Como estão trabalhando com ESG?
Somos bastante orgulhosos da seriedade como a Ferrero trabalha. Somos considerados um modelo pela WWF no tratamento do óleo de palma, por exemplo. Todos os anos estamos sempre entre o primeiro e o segundo lugar entre as maiores indústrias do mundo que usam esse ingrediente. E não vale apenas para o óleo de palma. Cacau, açúcar e todas as matérias-primas que usamos são 100% certificadas, seja em sustentabilidade que rastreabilidade. Temos 167 mil fazendas fornecedoras rastreadas e geomonitoradas no mundo pela Ferrero. É algo que mostra muito mais o que a gente faz do que a gente fala. Temos uma verdadeira obsessão com qualidade, e ESG também entra nessa visão. Para entregar um produto de altíssimo valor agregado ao consumidor devemos ter um controle detalhado de toda a cadeia de produção, iniciando pelo fornecimento das matérias-primas. Mas óbvio que nossa agenda ESG é muito maior do que isso. Temos compromissos de responsabilidade social, de movimentação das crianças, compromissos climáticos e redução de emissões. Por exemplo, nossa planta de Poços de Caldas usa 100% de energias renováveis já há alguns anos. Temos resultados muito efetivos nesse âmbito.

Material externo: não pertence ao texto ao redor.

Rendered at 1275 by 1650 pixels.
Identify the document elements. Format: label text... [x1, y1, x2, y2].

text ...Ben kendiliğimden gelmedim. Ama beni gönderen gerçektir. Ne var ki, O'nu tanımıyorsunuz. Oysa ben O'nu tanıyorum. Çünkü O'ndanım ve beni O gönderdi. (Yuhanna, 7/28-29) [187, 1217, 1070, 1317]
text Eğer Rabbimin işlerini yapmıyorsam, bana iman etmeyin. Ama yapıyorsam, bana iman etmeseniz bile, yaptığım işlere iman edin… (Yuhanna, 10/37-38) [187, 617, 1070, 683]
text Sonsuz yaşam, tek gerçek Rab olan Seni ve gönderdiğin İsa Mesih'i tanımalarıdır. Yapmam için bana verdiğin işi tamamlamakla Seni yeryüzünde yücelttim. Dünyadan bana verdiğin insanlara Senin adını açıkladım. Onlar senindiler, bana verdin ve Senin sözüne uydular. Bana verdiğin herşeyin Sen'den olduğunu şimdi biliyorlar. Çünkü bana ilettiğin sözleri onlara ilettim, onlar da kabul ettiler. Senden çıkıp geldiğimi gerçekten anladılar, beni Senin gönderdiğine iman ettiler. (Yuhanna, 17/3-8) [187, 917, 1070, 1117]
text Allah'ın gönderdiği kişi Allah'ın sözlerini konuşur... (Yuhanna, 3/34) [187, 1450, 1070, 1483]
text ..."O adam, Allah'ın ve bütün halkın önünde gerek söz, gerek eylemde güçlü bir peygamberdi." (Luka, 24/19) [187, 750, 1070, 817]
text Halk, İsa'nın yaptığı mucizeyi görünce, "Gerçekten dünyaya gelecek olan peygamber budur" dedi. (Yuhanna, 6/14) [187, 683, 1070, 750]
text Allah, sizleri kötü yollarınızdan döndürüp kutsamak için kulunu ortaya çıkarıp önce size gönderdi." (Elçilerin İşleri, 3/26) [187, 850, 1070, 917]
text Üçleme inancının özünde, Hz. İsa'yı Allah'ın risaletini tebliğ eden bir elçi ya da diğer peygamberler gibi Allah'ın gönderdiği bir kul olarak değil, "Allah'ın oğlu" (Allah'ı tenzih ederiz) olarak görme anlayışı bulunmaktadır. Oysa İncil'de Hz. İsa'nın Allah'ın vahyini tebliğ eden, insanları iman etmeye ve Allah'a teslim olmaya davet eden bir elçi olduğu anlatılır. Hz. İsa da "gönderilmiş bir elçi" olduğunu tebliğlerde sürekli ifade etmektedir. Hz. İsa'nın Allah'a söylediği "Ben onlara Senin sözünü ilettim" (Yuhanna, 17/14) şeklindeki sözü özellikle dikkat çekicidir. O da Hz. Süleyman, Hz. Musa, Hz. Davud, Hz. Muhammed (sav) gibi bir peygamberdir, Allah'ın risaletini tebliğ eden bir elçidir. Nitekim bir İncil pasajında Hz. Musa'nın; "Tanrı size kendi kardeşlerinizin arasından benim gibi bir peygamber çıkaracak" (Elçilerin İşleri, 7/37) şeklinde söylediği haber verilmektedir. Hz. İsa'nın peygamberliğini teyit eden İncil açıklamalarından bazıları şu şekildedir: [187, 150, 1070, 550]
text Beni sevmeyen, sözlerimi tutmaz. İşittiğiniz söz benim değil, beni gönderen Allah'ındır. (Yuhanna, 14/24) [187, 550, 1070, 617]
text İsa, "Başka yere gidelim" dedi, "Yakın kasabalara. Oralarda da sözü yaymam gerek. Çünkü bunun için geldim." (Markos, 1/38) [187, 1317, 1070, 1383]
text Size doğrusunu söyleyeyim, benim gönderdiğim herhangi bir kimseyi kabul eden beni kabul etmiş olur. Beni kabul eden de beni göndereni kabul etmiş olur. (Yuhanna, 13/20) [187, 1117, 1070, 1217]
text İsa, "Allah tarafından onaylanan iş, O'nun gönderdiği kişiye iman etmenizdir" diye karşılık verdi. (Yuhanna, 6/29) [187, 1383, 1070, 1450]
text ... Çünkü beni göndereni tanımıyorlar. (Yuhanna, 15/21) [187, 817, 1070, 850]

O que aconteceu com o caso dos Kinder Ovo produzidos na Bélgica que foram contaminados por salmonella? A Anvisa exagerou proibindo a importação, já que o produto não iria ser importado mesmo?
A Anvisa cumpre seu papel. Estamos falando de produtos superconhecidos no Brasil inteiro e no período da Páscoa. Então, houve uma certa precaução na atuação da Anvisa. Mas esclarecemos rapidamente com a agência. Estivemos muito próximos dos técnicos da Anvisa. Solucionamos todas as dúvidas deles e trabalhamos com a máxima transparência em todo o processo. E, no final das contas, nosso público entendeu que o produto era seguro. Pois tivemos a melhor Páscoa da história em termos de faturamento. Superamos nossas expectativas e não tivemos nenhum reflexo no negócio.